## ICE 7

**Author**: Nicolas Dussaillant

Use one of the methods that I used for ACA 2 (Logistic regression with feature selection) and evaluate different metrics:

In [1]:
import pandas as pd

cols = [
        'SCHOOL',
        'GRADE',
        'CODER',
        'Gender',
        'OBSNUM',
        'totalobs-forsession',
        'Activity',
        'ONTASK',
        'TRANSITIONS',
        'FORMATchanges',
        'Obsv/act',
        'Transitions/Durations',
        'Total Time'
        ]
df = pd.read_csv('aca2_dataset/aca2_dataset_training.csv', usecols = cols)
dv = pd.read_csv('aca2_dataset/aca2_dataset_validation.csv', usecols = cols)


In [2]:
from sklearn.feature_selection import RFECV
from sklearn.linear_model import LogisticRegression

#Define a function to prepare data for this case and that will be useful for the validation data and other methods
def prepare_data(df):
    dfx = df.loc[:, df.columns != 'ONTASK']
    # Encode dummy variables (Gender is not included because it is already encoded)
    Xs = pd.get_dummies(dfx, columns = ['SCHOOL', 'GRADE', 'CODER', 'Activity'])

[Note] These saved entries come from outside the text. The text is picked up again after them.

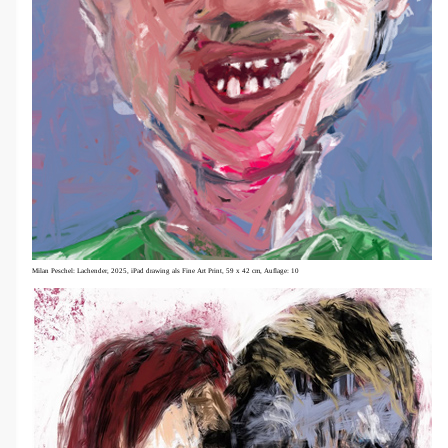
Milan Peschel: Lachender, 2025,
iPad drawing als Fine Art Print, 59 x 42 cm,
Auflage: 10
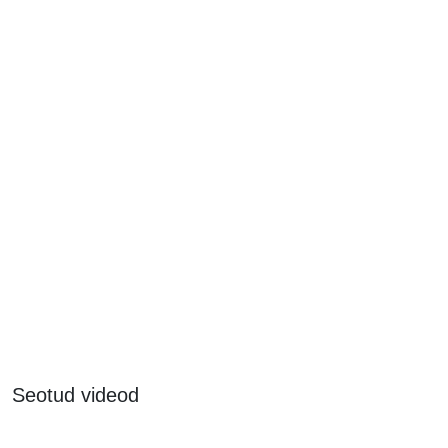
Seotud videod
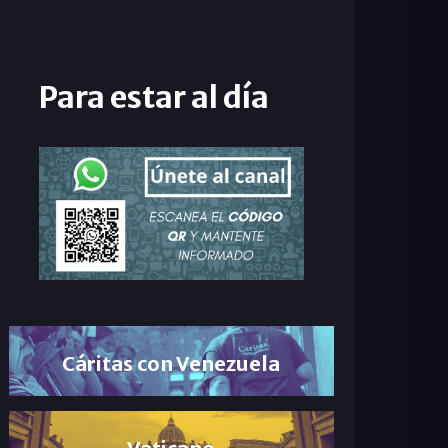
Para estar al día
Cáritas con Venezuela
Vaticano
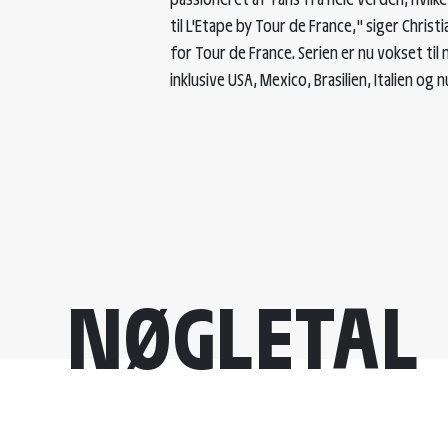
til L'Etape by Tour de France," siger Chri
for Tour de France. Serien er nu vokset til
inklusive USA, Mexico, Brasilien, Italien og 
500.000
NØGLETAL
Fans langs vejene under enkeltstarten på 1. etape af Tour
de France 2022 i København.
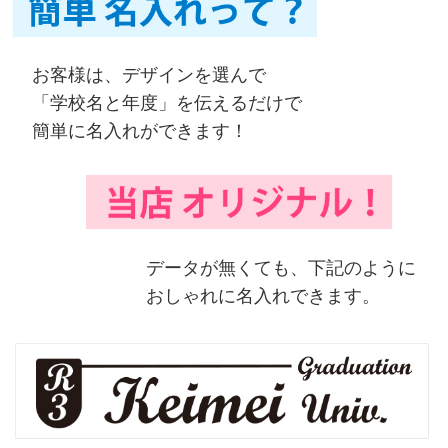
お客様は、デザインを選んで
「学校名と年度」を伝えるだけで
簡単に名入れができます！
データが無くても、下記のように
おしゃれに名入れできます。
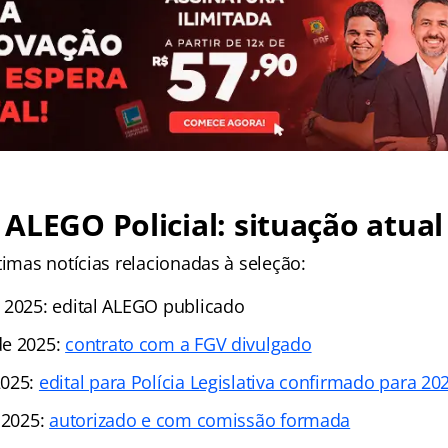
ALEGO Policial: situação atual
timas notícias relacionadas à seleção:
 2025: edital ALEGO publicado
de 2025:
contrato com a FGV divulgado
2025:
edital para Polícia Legislativa confirmado para 20
 2025:
autorizado e com comissão formada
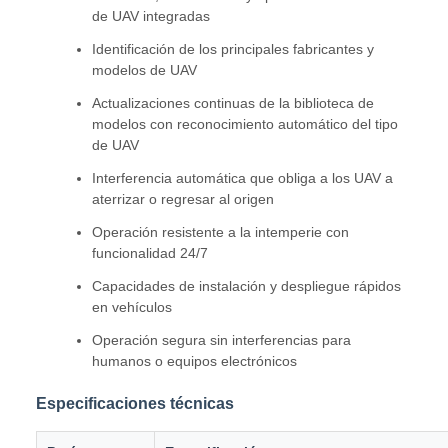
de UAV integradas
Identificación de los principales fabricantes y
modelos de UAV
Actualizaciones continuas de la biblioteca de
modelos con reconocimiento automático del tipo
de UAV
Interferencia automática que obliga a los UAV a
aterrizar o regresar al origen
Operación resistente a la intemperie con
funcionalidad 24/7
Capacidades de instalación y despliegue rápidos
en vehículos
Operación segura sin interferencias para
humanos o equipos electrónicos
Especificaciones técnicas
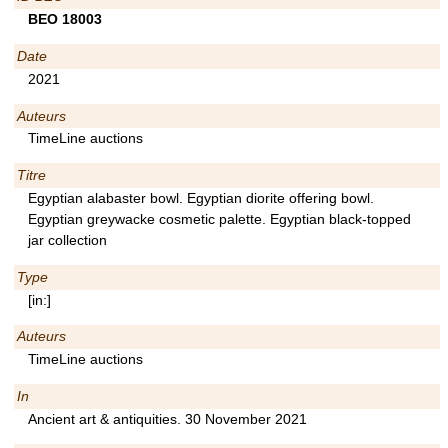
BEO 18003
Date
2021
Auteurs
TimeLine auctions
Titre
Egyptian alabaster bowl. Egyptian diorite offering bowl.
Egyptian greywacke cosmetic palette. Egyptian black-topped
jar collection
Type
[in:]
Auteurs
TimeLine auctions
In
Ancient art & antiquities. 30 November 2021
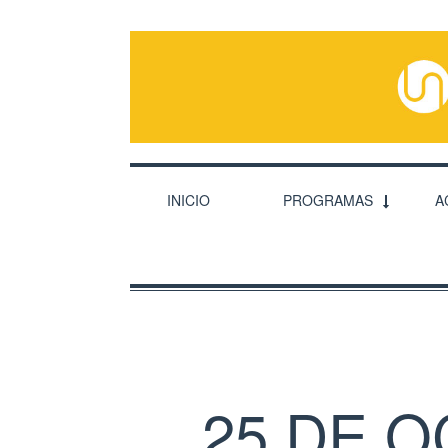
INICIO
PROGRAMAS
A
25 DE 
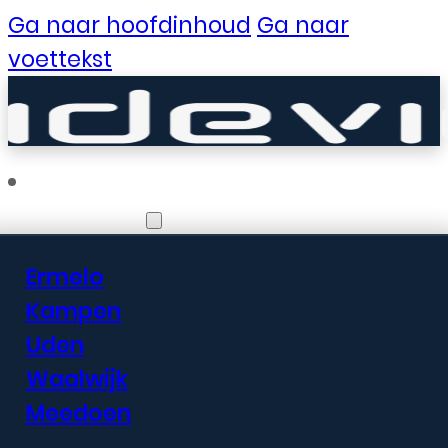
Ga naar hoofdinhoud
Ga naar
voettekst
Vestigingen
Ermelo
Er zijn geweldige
Kampen
Uden
dingen in het
Waalwijk
verschiet
Meedoen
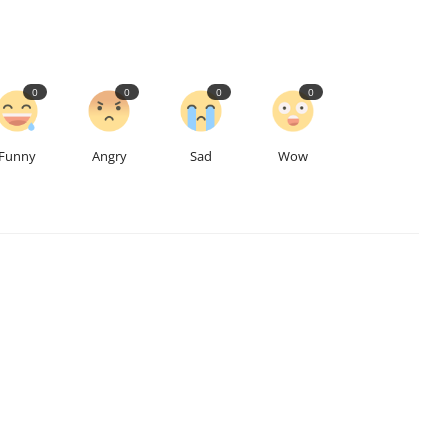
0
0
0
0
Funny
Angry
Sad
Wow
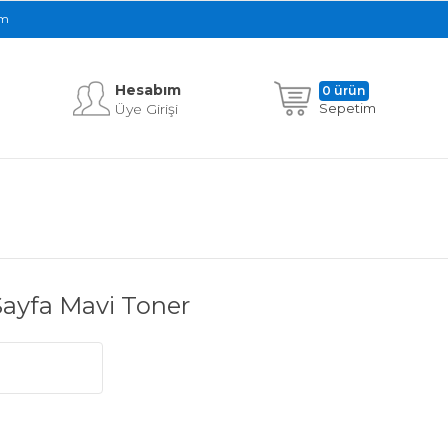
im
Hesabım
0 ürün
Üye Girişi
Sepetim
yfa Mavi Toner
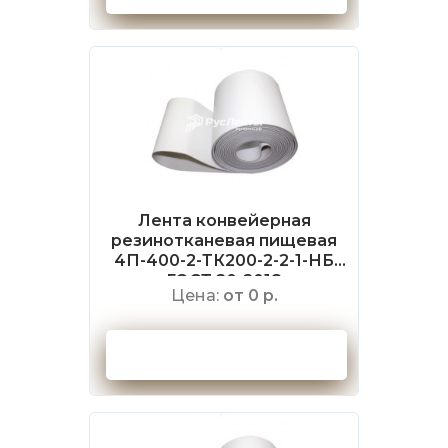
Лента конвейерная
резинотканевая пищевая
4П-400-2-ТК200-2-2-1-НБ
ГОСТ 20-2018
Цена:
от 0 р.
Оформить заказ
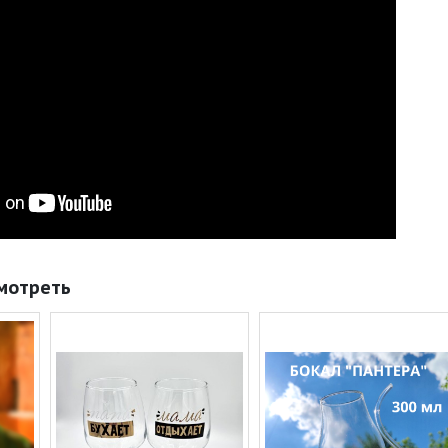
мотреть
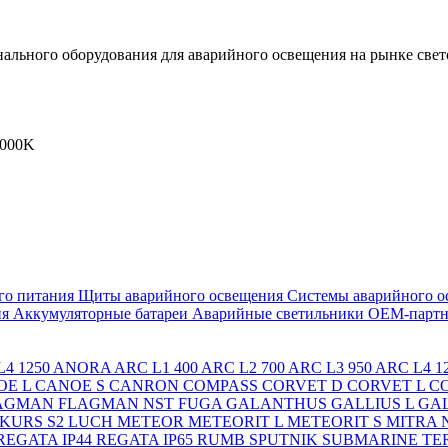
льного оборудования для аварийного освещения на рынке свет
4000K
го питания
Щиты аварийного освещения
Системы аварийного о
ия
Аккумуляторные батареи
Аварийные светильники ОЕМ-партн
4 1250
ANORA
ARC L1 400
ARC L2 700
ARC L3 950
ARC L4 1
OE L
CANOE S
CANRON
COMPASS
CORVET D
CORVET L
C
AGMAN
FLAGMAN NST
FUGA
GALANTHUS
GALLIUS L
GAL
KURS S2
LUCH
METEOR
METEORIT L
METEORIT S
MITRA
REGATA IP44
REGATA IP65
RUMB
SPUTNIK
SUBMARINE
TE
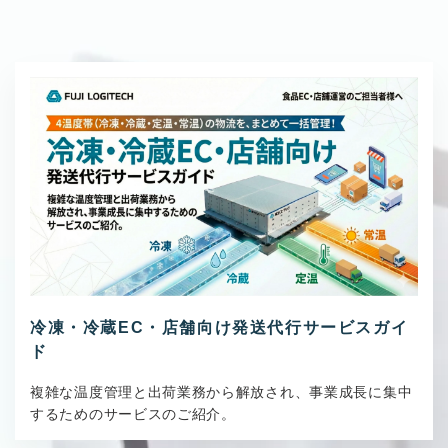
冷凍・冷蔵EC・店舗向け発送代行サービスガイ
ド
複雑な温度管理と出荷業務から解放され、事業成長に集中
するためのサービスのご紹介。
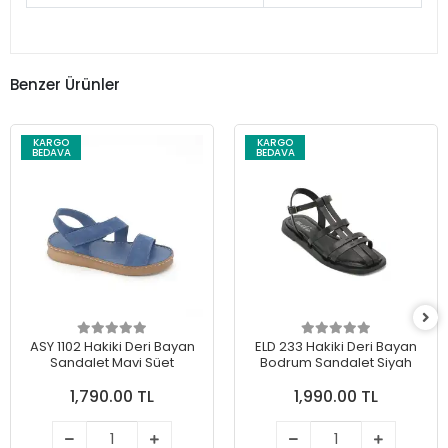
Benzer Ürünler
KARGO
KARGO
BEDAVA
BEDAVA
ASY 1102 Hakiki Deri Bayan
ELD 233 Hakiki Deri Bayan
Sandalet Mavi Süet
Bodrum Sandalet Siyah
1,790.00 TL
1,990.00 TL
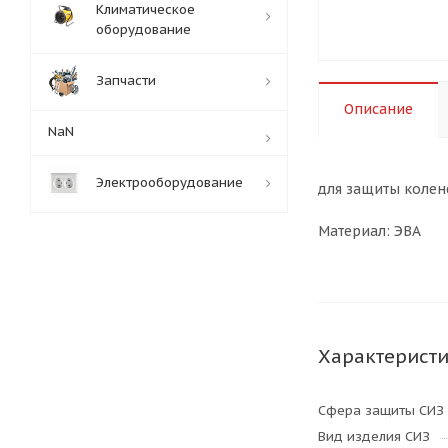
Климатическое
оборудование
Запчасти
Описание
NaN
Электрооборудование
для защиты колен
Материал: ЭВА
Характерист
Сфера защиты СИЗ
Вид изделия СИЗ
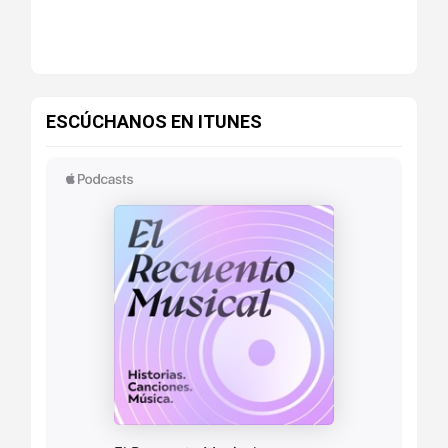
ESCÚCHANOS EN ITUNES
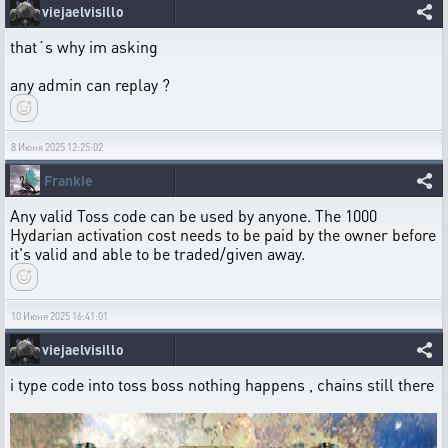
viejaelvisillo
that´s why im asking
any admin can replay ?
8 Июня 2025 12:25:02
Frankie
Any valid Toss code can be used by anyone. The 1000
Hydarian activation cost needs to be paid by the owner before
it's valid and able to be traded/given away.
10 Июня 2025 16:41:01
viejaelvisillo
i type code into toss boss nothing happens , chains still there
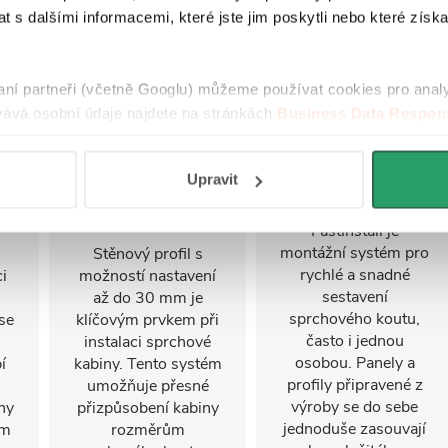
 s dalšími informacemi, které jste jim poskytli nebo které získa
raní partneři (včetně Googlu) můžeme používat cookies pro anal
ává osobní údaje najdete na stránkách
Business Data Respons
 aplikací
.
Upravit
Nastavitelný
FastInstall
stěnový profil
FastInstall je
montážní systém pro
Stěnový profil s
rychlé a snadné
i
možností nastavení
sestavení
u
až do 30 mm je
sprchového koutu,
se
klíčovým prvkem při
často i jednou
instalaci sprchové
osobou. Panely a
í
kabiny. Tento systém
profily připravené z
umožňuje přesné
výroby se do sebe
ny
přizpůsobení kabiny
jednoduše zasouvají
ým
rozměrům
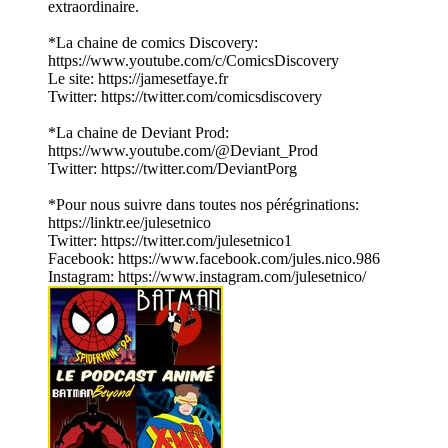
extraordinaire.
*La chaine de comics Discovery:
https://www.youtube.com/c/ComicsDiscovery
Le site: https://jamesetfaye.fr
Twitter: https://twitter.com/comicsdiscovery
*La chaine de Deviant Prod:
https://www.youtube.com/@Deviant_Prod
Twitter: https://twitter.com/DeviantPorg
*Pour nous suivre dans toutes nos pérégrinations:
https://linktr.ee/julesetnico
Twitter: https://twitter.com/julesetnico1
Facebook: https://www.facebook.com/jules.nico.986
Instagram: https://www.instagram.com/julesetnico/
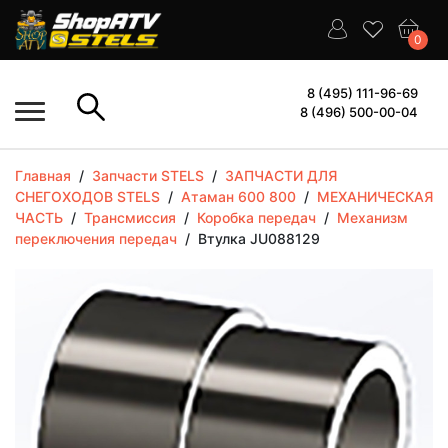
0
8 (495) 111-96-69
8 (496) 500-00-04
Главная
/
Запчасти STELS
/
ЗАПЧАСТИ ДЛЯ
СНЕГОХОДОВ STELS
/
Атаман 600 800
/
МЕХАНИЧЕСКАЯ
ЧАСТЬ
/
Трансмиссия
/
Коробка передач
/
Механизм
переключения передач
/
Втулка JU088129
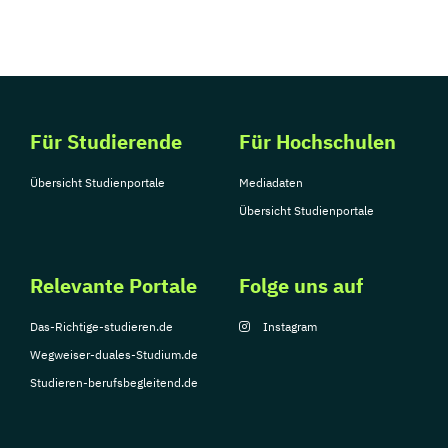
Für Studierende
Für Hochschulen
Übersicht Studienportale
Mediadaten
Übersicht Studienportale
Relevante Portale
Folge uns auf
Das-Richtige-studieren.de
Instagram
Wegweiser-duales-Studium.de
Studieren-berufsbegleitend.de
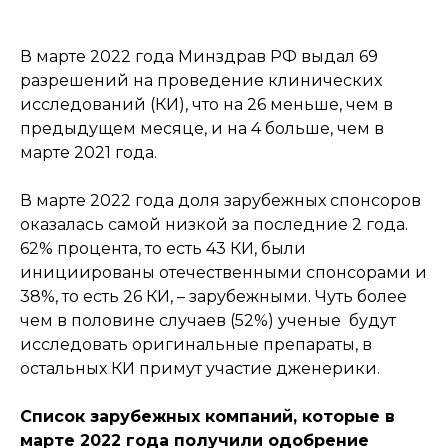
В марте 2022 года Минздрав РФ выдал 69
разрешений на проведение клинических
исследований (КИ), что на 26 меньше, чем в
предыдущем месяце, и на 4 больше, чем в
марте 2021 года.
В марте 2022 года доля зарубежных спонсоров
оказалась самой низкой за последние 2 года.
62% процента, то есть 43 КИ, были
инициированы отечественными спонсорами и
38%, то есть 26 КИ, – зарубежными. Чуть более
чем в половине случаев (52%) ученые будут
исследовать оригинальные препараты, в
остальных КИ примут участие дженерики.
Список зарубежных компаний, которые в
марте 2022 года получили одобрение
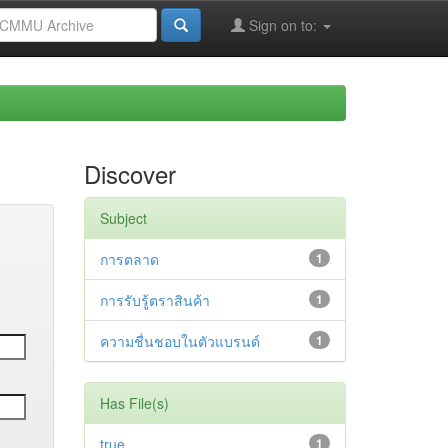
Sign on to:
Discover
Subject
การตลาด
1
การรับรู้ตราสินค้า
1
ความชื่นชอบในตัวแบรนด์
1
Has File(s)
true
1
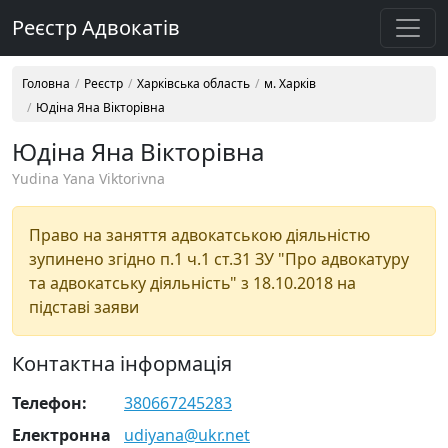
Реєстр Адвокатів
Головна
Реєстр
Харківська область
м. Харків
Юдіна Яна Вікторівна
Юдіна Яна Вікторівна
Yudina Yana Viktorivna
Право на заняття адвокатською діяльністю
зупинено згідно п.1 ч.1 ст.31 ЗУ "Про адвокатуру
та адвокатську діяльність" з 18.10.2018 на
підставі заяви
Контактна інформація
Телефон:
380667245283
Електронна
udiyana@ukr.net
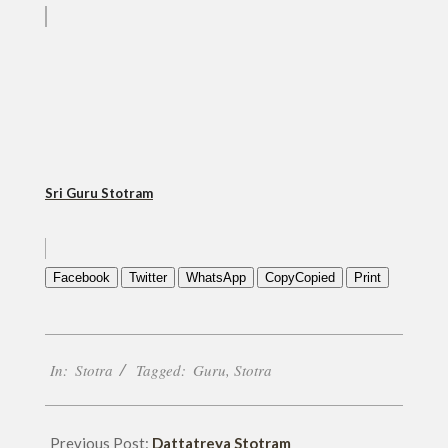
Sri Guru Stotram
Facebook
Twitter
WhatsApp
Copy
Copied
Print
2022-
In:
Stotra
Tagged:
Guru
,
Stotra
07-
16
Previous Post:
Dattatreya Stotram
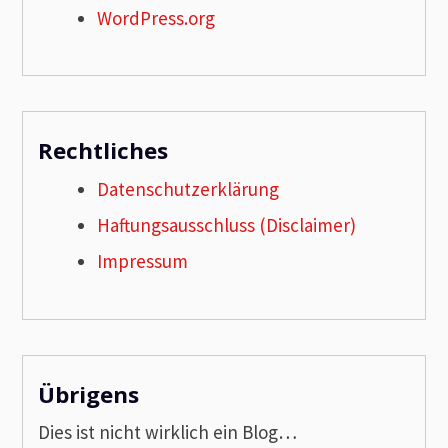
WordPress.org
Rechtliches
Datenschutzerklärung
Haftungsausschluss (Disclaimer)
Impressum
Übrigens
Dies ist nicht wirklich ein Blog…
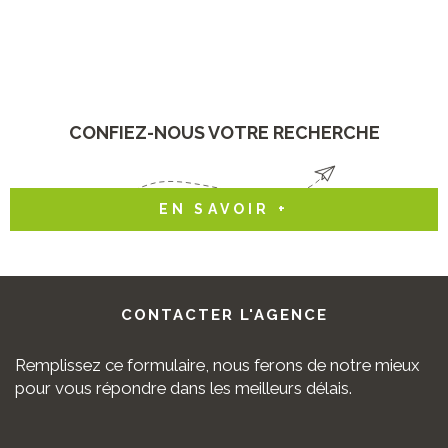
CONFIEZ-NOUS VOTRE RECHERCHE
EN SAVOIR +
CONTACTER
L'AGENCE
Remplissez ce formulaire, nous ferons de notre mieux
pour vous répondre dans les meilleurs délais.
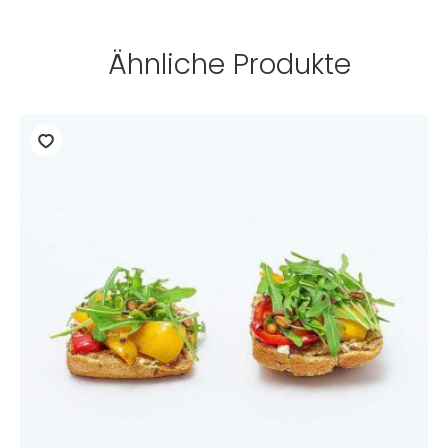
Ähnliche Produkte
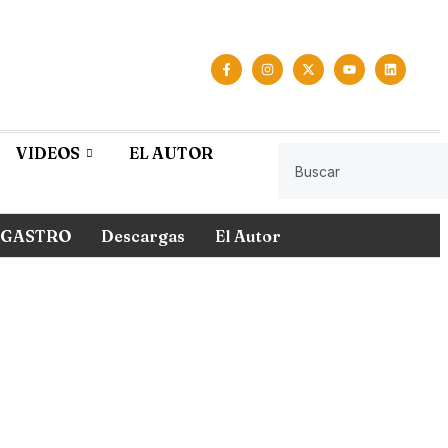
VIDEOS
EL AUTOR
GASTRO
Descargas
El Autor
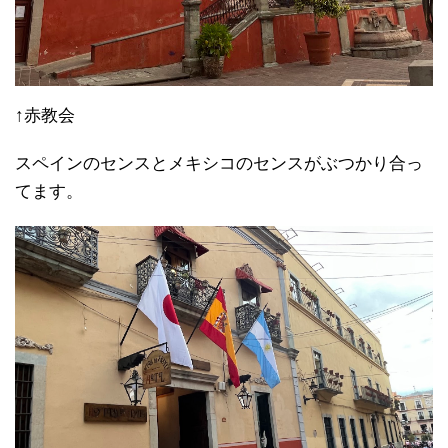
↑赤教会
スペインのセンスとメキシコのセンスがぶつかり合っ
てます。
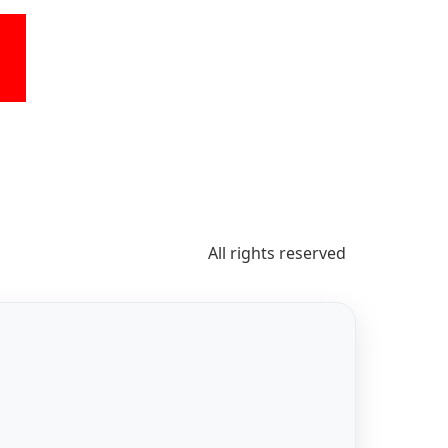
All rights reserved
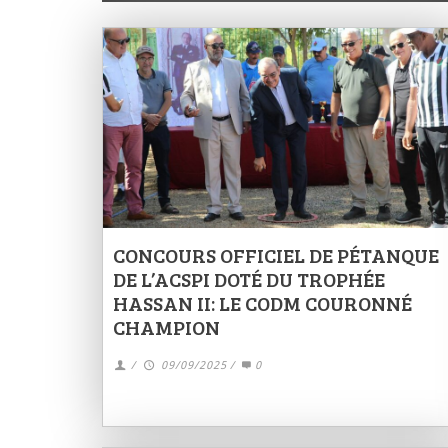
CONCOURS OFFICIEL DE PÉTANQUE
DE L’ACSPI DOTÉ DU TROPHÉE
HASSAN II: LE CODM COURONNÉ
CHAMPION
/
09/09/2025
/
0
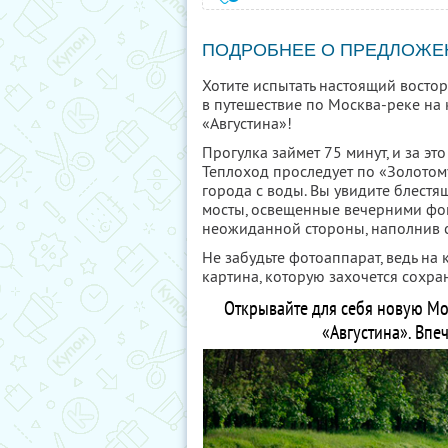
ПОДРОБНЕЕ О ПРЕДЛОЖЕ
Хотите испытать настоящий востор
в путешествие по Москва-реке на
«Августина»!
Прогулка займет 75 минут, и за эт
Теплоход проследует по «Золотом
города с воды. Вы увидите блестя
мосты, освещенные вечерними фо
неожиданной стороны, наполнив 
Не забудьте фотоаппарат, ведь на
картина, которую захочется сохран
Открывайте для себя новую Мо
«Августина». Впеч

    # Format ONTASK as binary
    Y = df['ONTASK'].replace(to_replace = ['Y', 'N'], value = [1, 0])
    return Xs, Y

In [3]:
Xs, Y = prepare_data(df)
logit2 = LogisticRegression(max_iter = 500) # Increment number of iterations to let it achieve the optimal fitting

min_features_to_select = 1  # Minimum number of features to consider
rfecv = RFECV(estimator=logit2, step=1, cv=None,
              scoring='accuracy',
              min_features_to_select=min_features_to_select)
rfecv.fit(Xs, Y)

Xtest, Ytest = prepare_data(dv)



### Metrics

In [4]:
import sklearn.metrics as mt
y_train_pred = rfecv.predict(Xs)
y_test_pred = rfecv.predict(Xtest)

Precision:

In [6]:
print("Training data precision:", mt.precision_score(Y, y_train_pred))
print("Testing data precision:", mt.precision_score(Ytest, y_test_pred))

Training data precision: 0.6766954938552572
Testing data precision: 0.6690948825350573


Recall:

In [7]:
print("Training data recall:", mt.recall_score(Y, y_train_pred))
print("Testing data recall:", mt.recall_score(Ytest, y_test_pred))

Training data recall: 0.9952470210202169
Testing data recall: 0.9935100054083288


Accuracy:

In [8]:
print("Training data accuracy:", mt.accuracy_score(Y, y_train_pred))
print("Testing data accuracy:", mt.accuracy_score(Ytest, y_test_pred))

Training data accuracy: 0.676613775694194
Testing data accuracy: 0.668108887687038


F1:

In [9]:
print("Training data F1:", mt.f1_score(Y, y_train_pred))
print("Testing data F1:", mt.f1_score(Ytest, y_test_pred))

Training data F1: 0.8056247967920235
Testing data F1: 0.7996517575361846


K:

In [10]:
print("Training data Cohen's Kappa:", mt.cohen_kappa_score(Y, y_train_pred))
print("Testing data Cohen's Kappa:", mt.cohen_kappa_score(Ytest, y_test_pred))

Training data Cohen's Kappa: 0.01997234434010986
Testing data Cohen's Kappa: 0.014278065322148814


We can see that comparing different metrics, the disparities in the data are represented in differences such as precision and recall. Cohen's Kappa tells us that there is none-to-slight agreement, which shows that even the accuracy is not very bad, it is mainly due the disparities of the samples.